To do
(a) In the opam-fmt thread, what does David Allsopp propose making lossless in opam itself?
(b) In the opam-fmt thread, take the stretch from "On Mon, Nov" through "that's very useful!" and substitute "helpful" for "useful".

Extract
[opam-devel] [ANN] opam-fmt 1.0
David Allsopp
dra-news at metastack.com
Mon Nov 23 13:15:29 GMT 2015
Tempting as it would be to spend the next couple of hours hacking it, my 2 euro-cents… why not just make the lexer in opam itself lossless, and expose that in the API? So every single token emitted by the lexer becomes a pair including the “whitespace” (= all whitespace, newlines, comments, etc.) which follow that token and any tokens which may be ambiguously lexed (e.g. integers where arbitrary zero prefixes or where bases are permitted) have to be deferred. All that’s needed then is a function which transforms these lossless tokens to the original lexer’s tokens (so dropping the whitespace/comment parts, possibly performing a few int_of_string and other related functions – but all aided by the type system) for plugging into the parsing stage. It’s even relatively transparent to have the “debugging” version of opam verify that the stream is actually reversible to the original file.
A task like this then uses the full-parsed power of opam-lib to identify opam files which need updating (as you are) and then a fairly simple state machine over the lossless lexer stream to update it.
I think that having a rigid format used for opam-repository is a good idea, but given that presumably that wouldn’t want to become mandatory for all repositories, being able to do formatting (and even version) preserving updates seems useful. Having effectively a richer lexer also means no fork required, so better maintainability, and also puts the onus of supporting the updating of an older version opam file on the script author rather than the opam dev team (as presumably OPAM will always remain capable of reading older format files??). Making the update be an FSM over raw lexer tokens is also slightly nicer and less error-prone than a regex approach.
David
From: opam-devel [mailto:opam-devel-bounces at lists.ocaml.org] On Behalf Of Gabriel Scherer
Sent: 23 November 2015 12:19
To: Thomas Gazagnaire
Cc: opam-devel
Subject: Re: [opam-devel] [ANN] opam-fmt 1.0
One idea I just had when re-reading the scavenged comments is to just consider comment lines as independent items. If you add ordering information to the internal opam representation to keep the items in the order, then I suspect that all the examples above would be reformatted in a way that is acceptable to the original author. One final bit of sophistication would be to store (in the comment items) a boolean for whether they started on their own line, or are to be inserted at the end of the previous line.
Of course this fake structure is less true to the real document structure than properly placed attribute nodes would be. It seems easier to implement (and thus a decent compromise to make), but then maybe not: keeping an ordering may be non-trivial for data whose current internal representation is not a set of things (for example dependency formulas are actually full logic formulas; but then if we keep to Conjunctive Normal Forms they can have a list-like representation).
On Mon, Nov 23, 2015 at 1:11 PM, Thomas Gazagnaire <thomas at gazagnaire.org<mailto:thomas at gazagnaire.org>> wrote:
Thanks Gabriel, that's very useful!
For the various parsers, it might make sense to simply fork (or copy/paste) bits of opam parsers from various versions of opam and try to fix these parsers to:
- keep comments
- support some kind of alignments?

Data extract

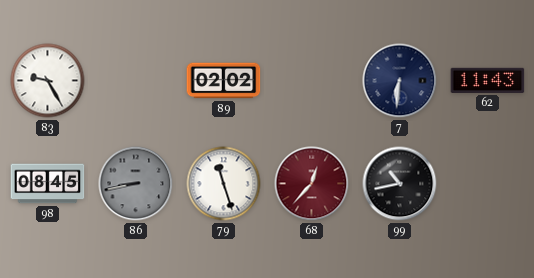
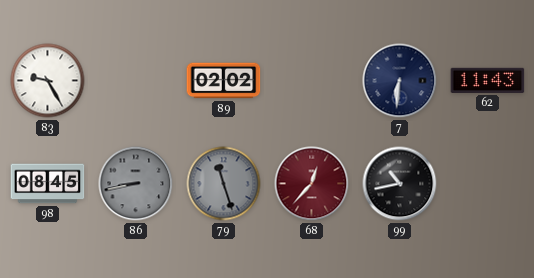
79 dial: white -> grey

Solutions to the tasks
(a) The lexer.

(b)
On Mon, Nov 23, 2015 at 1:11 PM, Thomas Gazagnaire <thomas at gazagnaire.org<mailto:thomas at gazagnaire.org>> wrote:
Thanks Gabriel, that's very helpful!